Charles J. Bocage, San Jose State University


Automatic text summarization is the ability to obtain key ideas from a text passage using as few words as possible. With the increase in data on the web, manual summarization of web pages has become unfeasible, and the need for automatic text summarization has become ever greater. This project explored and implemented various parts of the automatic text summarization process for an open source search engine, Yioop. These parts included stemming, text segmentation, term frequency weighting, automatic sentence compression, and content management system detection.

In addition, experiments were conducted on different pre-existing Yioop summarizers.
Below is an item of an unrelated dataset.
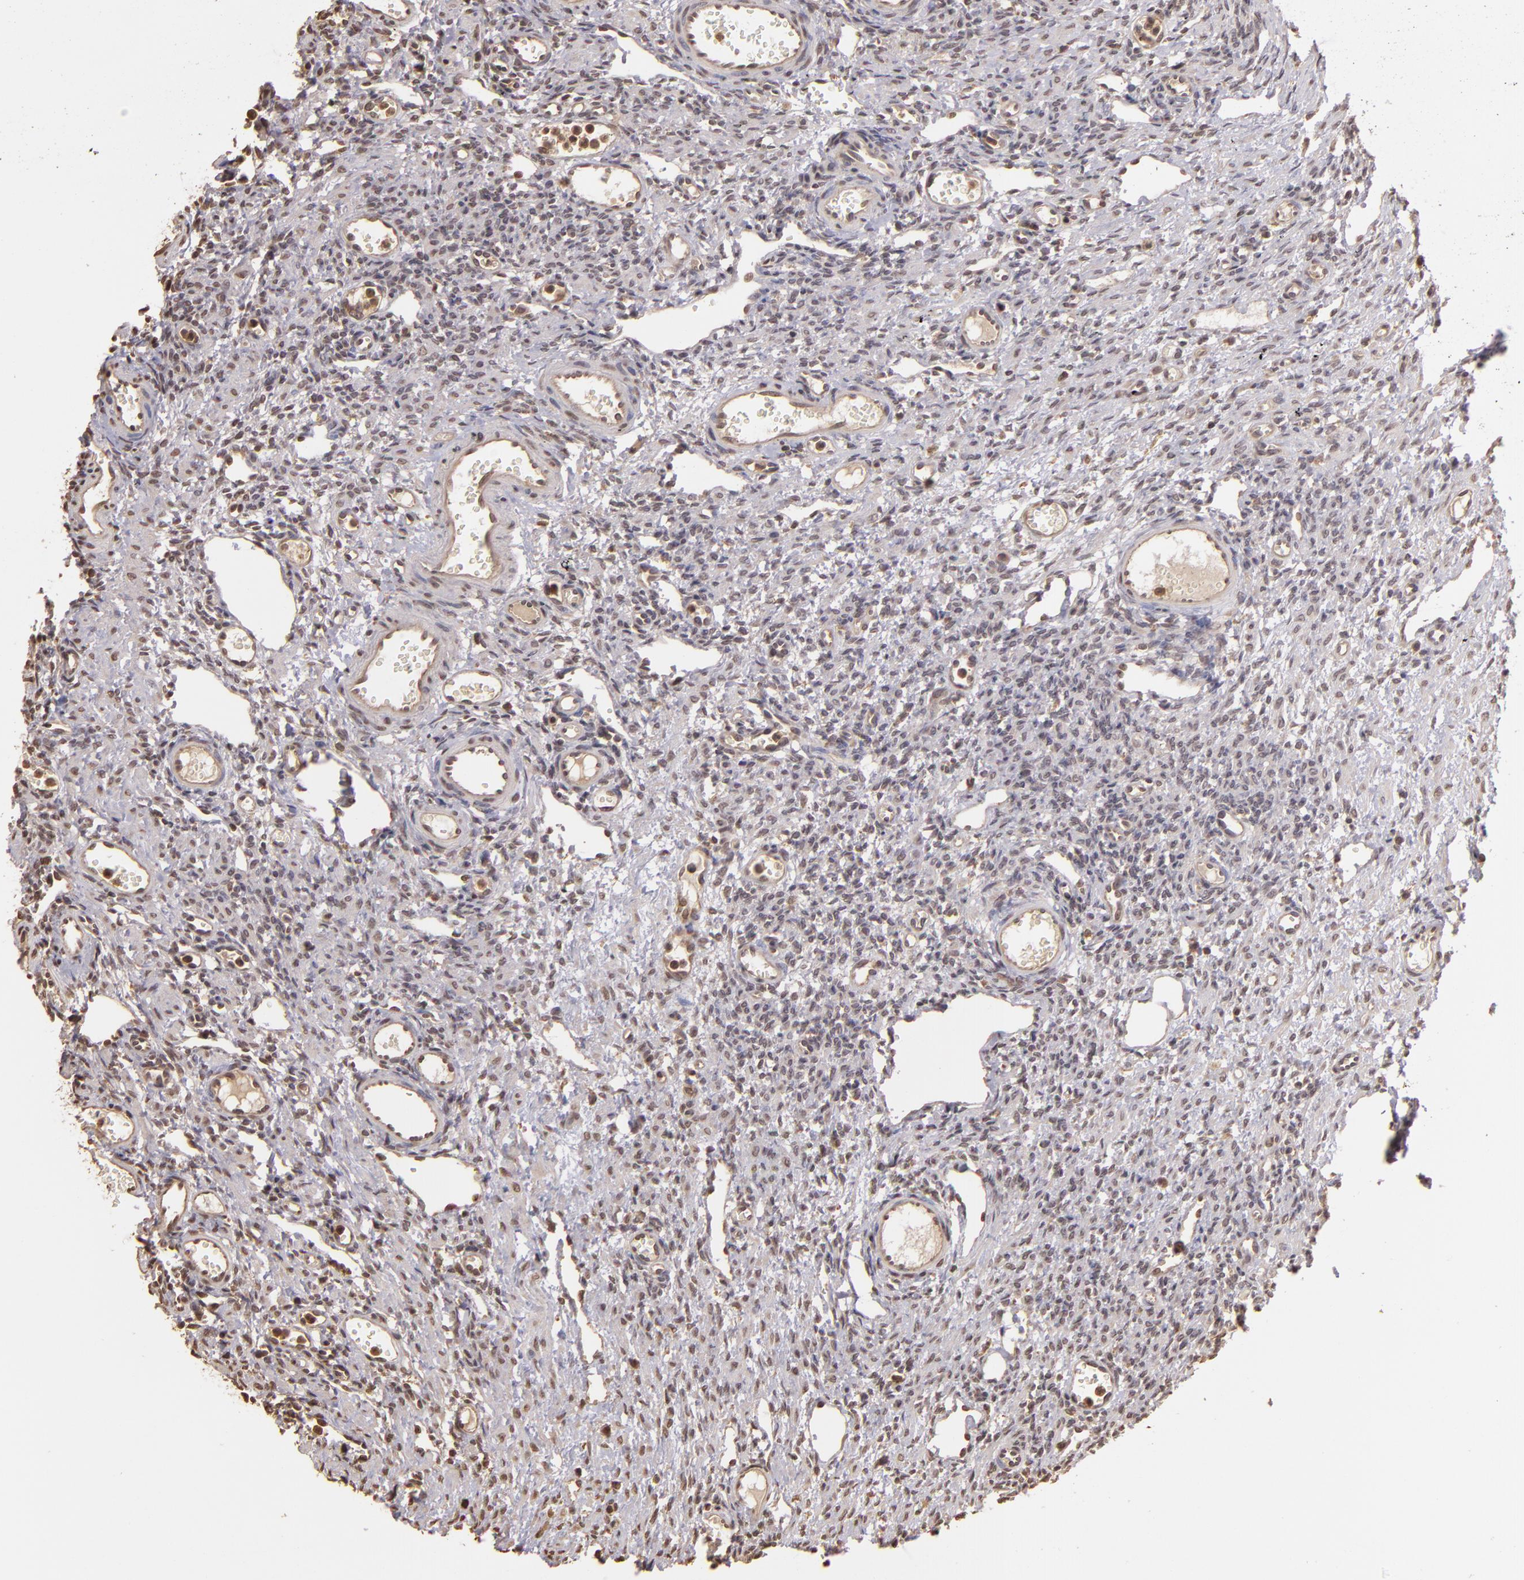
{"staining": {"intensity": "weak", "quantity": ">75%", "location": "cytoplasmic/membranous"}, "tissue": "ovary", "cell_type": "Follicle cells", "image_type": "normal", "snomed": [{"axis": "morphology", "description": "Normal tissue, NOS"}, {"axis": "topography", "description": "Ovary"}], "caption": "Follicle cells reveal weak cytoplasmic/membranous expression in approximately >75% of cells in normal ovary.", "gene": "ARPC2", "patient": {"sex": "female", "age": 33}}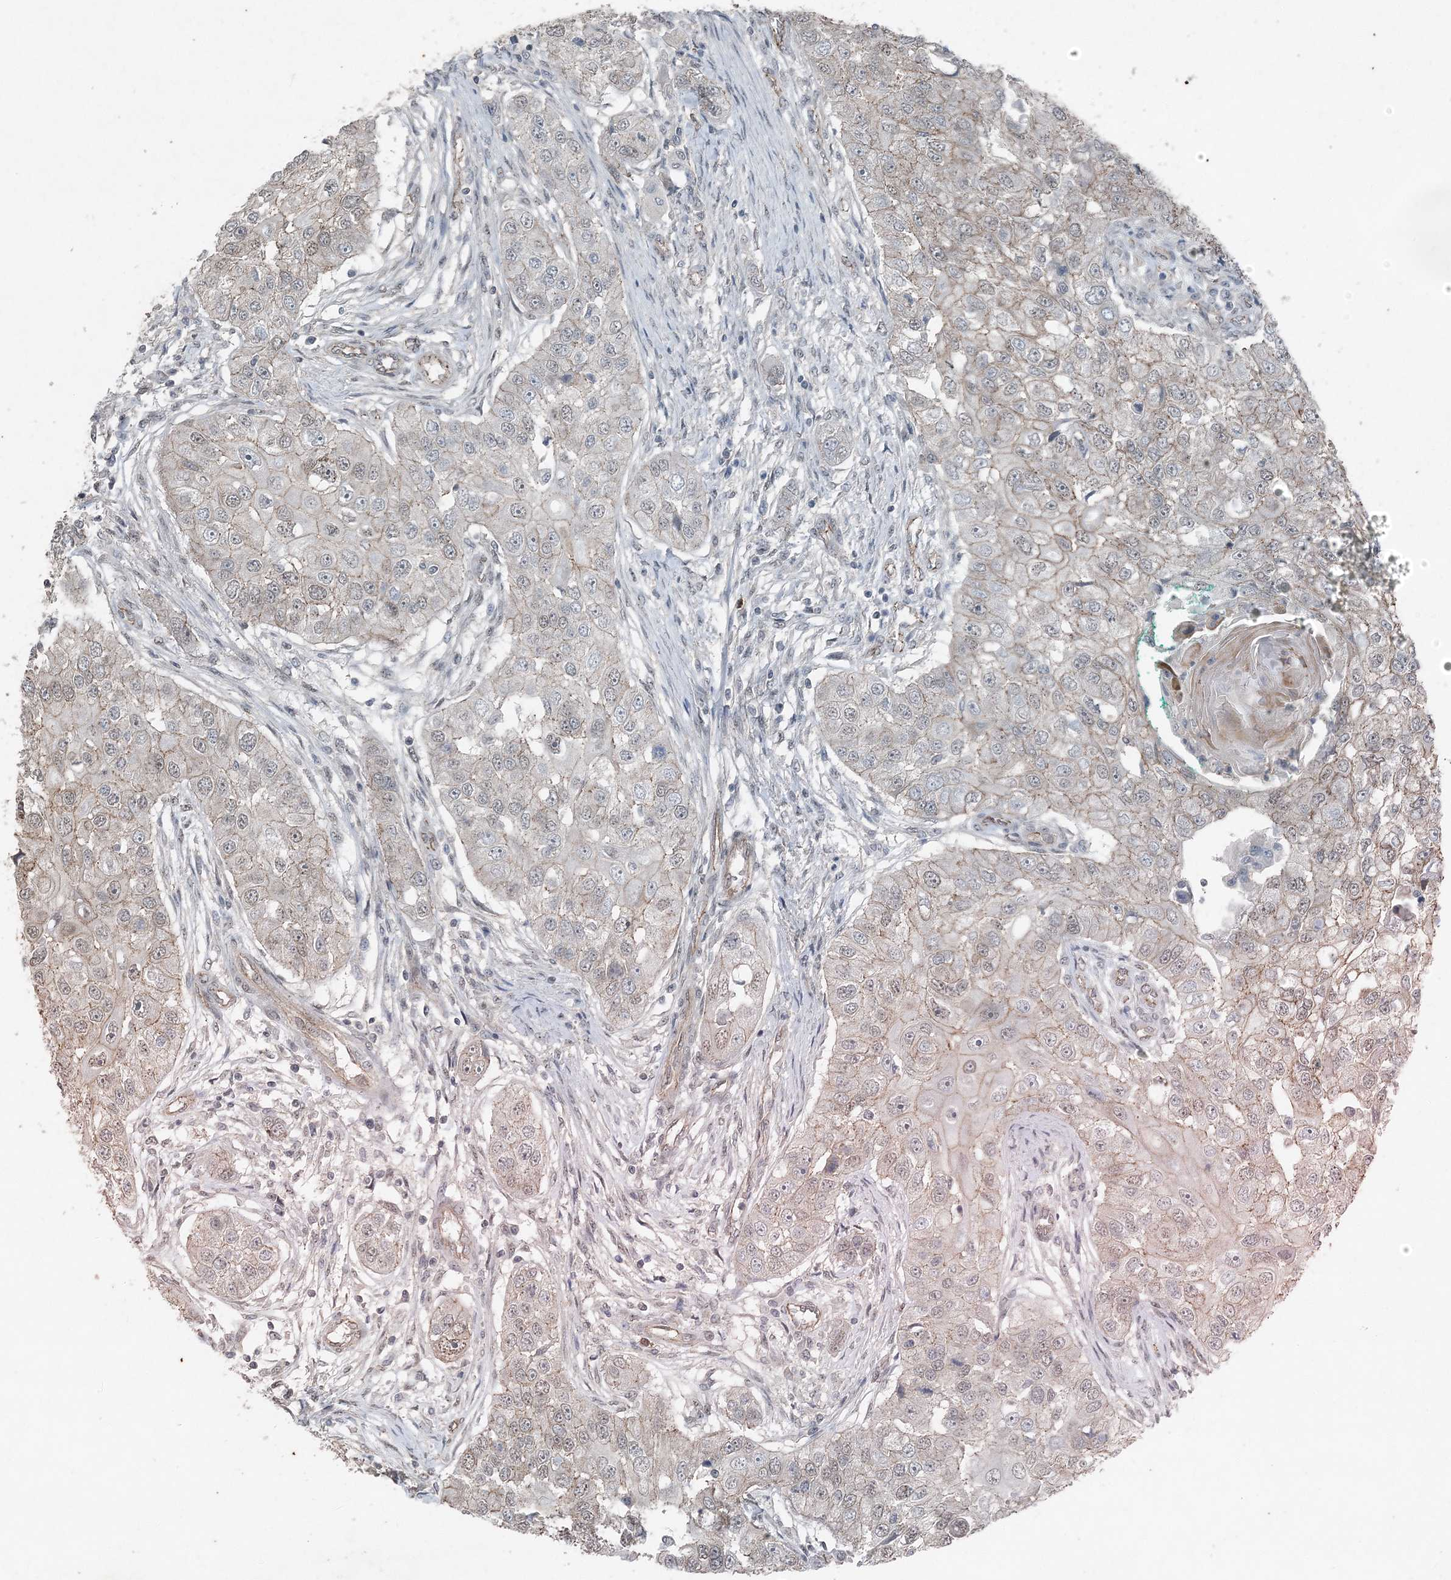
{"staining": {"intensity": "negative", "quantity": "none", "location": "none"}, "tissue": "head and neck cancer", "cell_type": "Tumor cells", "image_type": "cancer", "snomed": [{"axis": "morphology", "description": "Normal tissue, NOS"}, {"axis": "morphology", "description": "Squamous cell carcinoma, NOS"}, {"axis": "topography", "description": "Skeletal muscle"}, {"axis": "topography", "description": "Head-Neck"}], "caption": "Immunohistochemistry (IHC) micrograph of human head and neck cancer stained for a protein (brown), which exhibits no staining in tumor cells.", "gene": "VSIG2", "patient": {"sex": "male", "age": 51}}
These results served as a baseline for comparison with results obtained from two new ways to generate summaries which we implemented: A graph based approach and an average sentence approach. Summaries were evaluated using Recall-Oriented Understudy for Gisting Evaluation (ROUGE). Analyzing the ROUGE results of each summarizer showed that the new summarizers did not produce better summaries than Yioop’s pre-existing summarizers. During the course of conducting these experiments, it was noted that the location of useful information on a web page could often be obtained if one could determine the content management system that created the web page. An extensible detector for the content management system was written for the Yioop search engine. ROUGE results using this system were recomputed for the various summarizers. Using the content management system detector resulted in a ten to twenty percent increase in ROUGE scores across various page experiments.